Your goal: Count the lines of the data below containing the word "that", and reply with the number alone.
──────── Material supplied
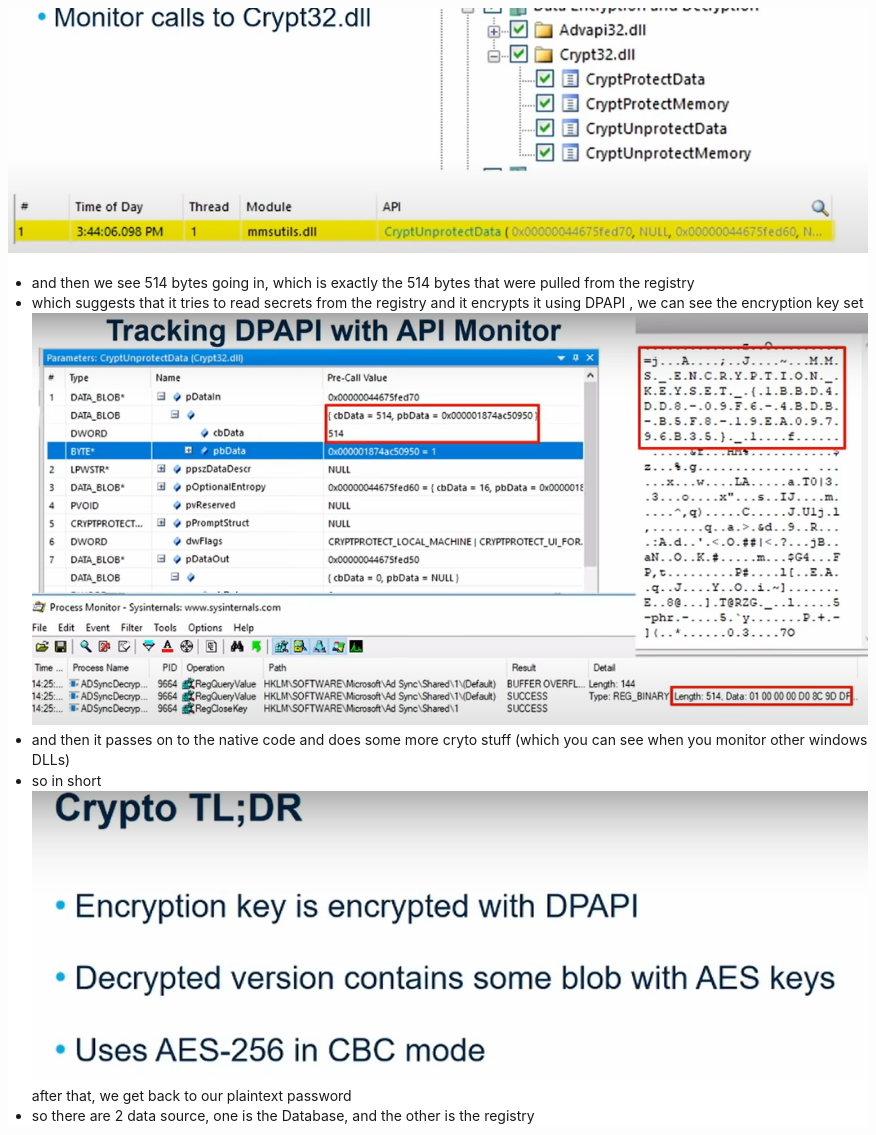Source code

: ![](assets/Monterverde_assets/Pasted%20image%2020240101075711.png)
- and then we see 514 bytes going in, which is exactly the 514 bytes that were pulled from the registry
- which suggests that it tries to read secrets from the registry and it encrypts it using DPAPI , we can see the encryption key set
![](assets/Monterverde_assets/Pasted%20image%2020240101075958.png)
- and then it passes on to the native code and does some more cryto stuff (which you can see when you monitor other windows DLLs)
- so in short
![](assets/Monterverde_assets/Pasted%20image%2020240101080250.png)
after that, we get back to our plaintext password
- so there are 2 data source, one is the Database, and the other is the registry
────────────────
Response to this task: 3